== GIVEN RECORDS

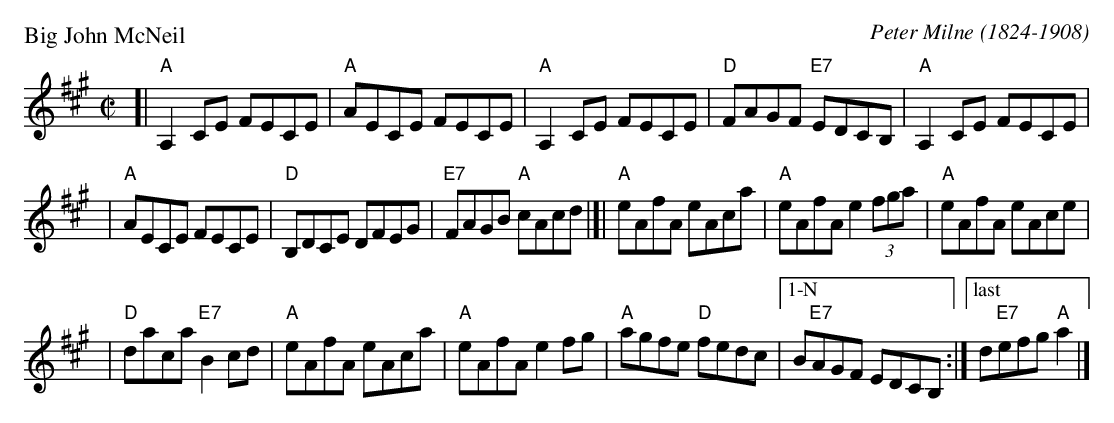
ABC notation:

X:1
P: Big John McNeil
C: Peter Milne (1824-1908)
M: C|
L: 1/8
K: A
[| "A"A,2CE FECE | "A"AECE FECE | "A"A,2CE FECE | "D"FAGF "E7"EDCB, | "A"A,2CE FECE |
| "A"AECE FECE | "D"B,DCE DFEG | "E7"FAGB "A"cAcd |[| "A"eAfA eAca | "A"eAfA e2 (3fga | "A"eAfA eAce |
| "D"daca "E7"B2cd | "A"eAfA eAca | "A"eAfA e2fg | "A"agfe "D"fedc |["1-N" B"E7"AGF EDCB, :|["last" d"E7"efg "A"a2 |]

====

WHAT TO DO = Copy out the lines above character for character, and leave the picture out.

COMPLETED EXERCISE =
ABC notation:

X:1
P: Big John McNeil
C: Peter Milne (1824-1908)
M: C|
L: 1/8
K: A
[| "A"A,2CE FECE | "A"AECE FECE | "A"A,2CE FECE | "D"FAGF "E7"EDCB, | "A"A,2CE FECE |
| "A"AECE FECE | "D"B,DCE DFEG | "E7"FAGB "A"cAcd |[| "A"eAfA eAca | "A"eAfA e2 (3fga | "A"eAfA eAce |
| "D"daca "E7"B2cd | "A"eAfA eAca | "A"eAfA e2fg | "A"agfe "D"fedc |["1-N" B"E7"AGF EDCB, :|["last" d"E7"efg "A"a2 |]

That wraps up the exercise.